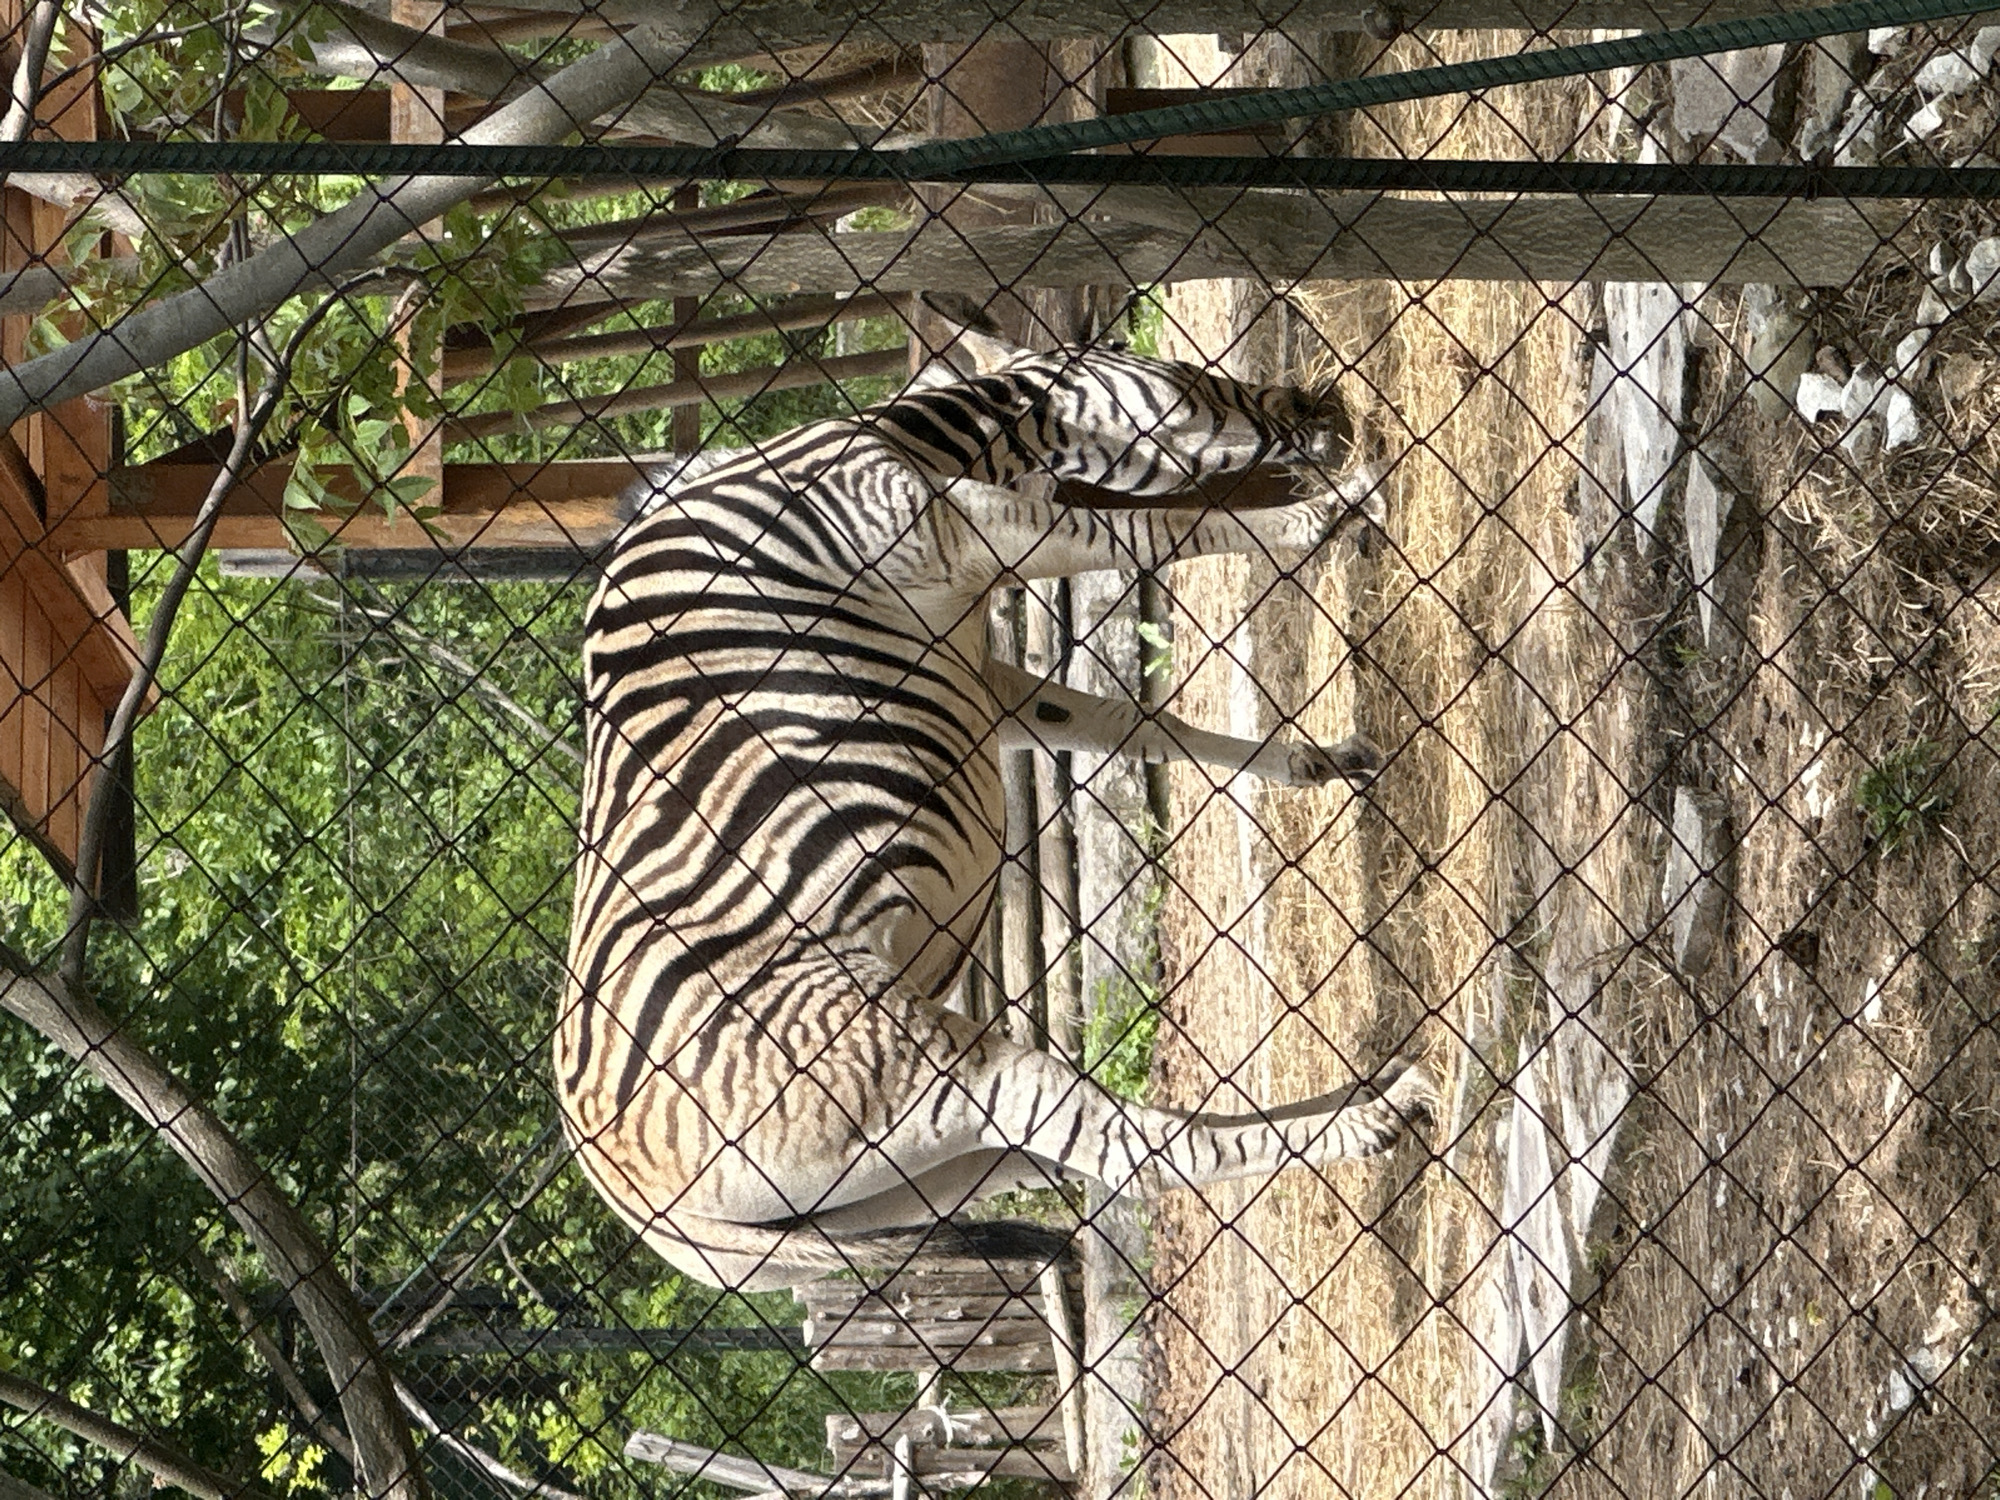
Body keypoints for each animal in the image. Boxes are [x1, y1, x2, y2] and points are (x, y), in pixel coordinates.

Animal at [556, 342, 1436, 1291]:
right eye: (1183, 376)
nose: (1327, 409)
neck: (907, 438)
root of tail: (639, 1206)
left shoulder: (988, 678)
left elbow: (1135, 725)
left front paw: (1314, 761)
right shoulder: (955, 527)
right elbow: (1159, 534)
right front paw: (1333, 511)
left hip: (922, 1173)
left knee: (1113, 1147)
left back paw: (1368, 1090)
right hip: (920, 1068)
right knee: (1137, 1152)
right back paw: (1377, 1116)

.....

*ABOUT THIS EXERCISE*: The answer must be a word-for-word copy of all the entries, containing no pictures.

*TASK OUTPUT*:
Body keypoints for each animal in the image. Boxes are [x1, y1, x2, y2] and points are (x, y), in pixel coordinates.

Animal at [556, 342, 1436, 1291]:
right eye: (1183, 376)
nose: (1327, 409)
neck: (907, 438)
root of tail: (639, 1206)
left shoulder: (988, 678)
left elbow: (1135, 725)
left front paw: (1314, 761)
right shoulder: (955, 527)
right elbow: (1159, 534)
right front paw: (1333, 511)
left hip: (922, 1173)
left knee: (1113, 1147)
left back paw: (1368, 1090)
right hip: (920, 1068)
right knee: (1137, 1152)
right back paw: (1377, 1116)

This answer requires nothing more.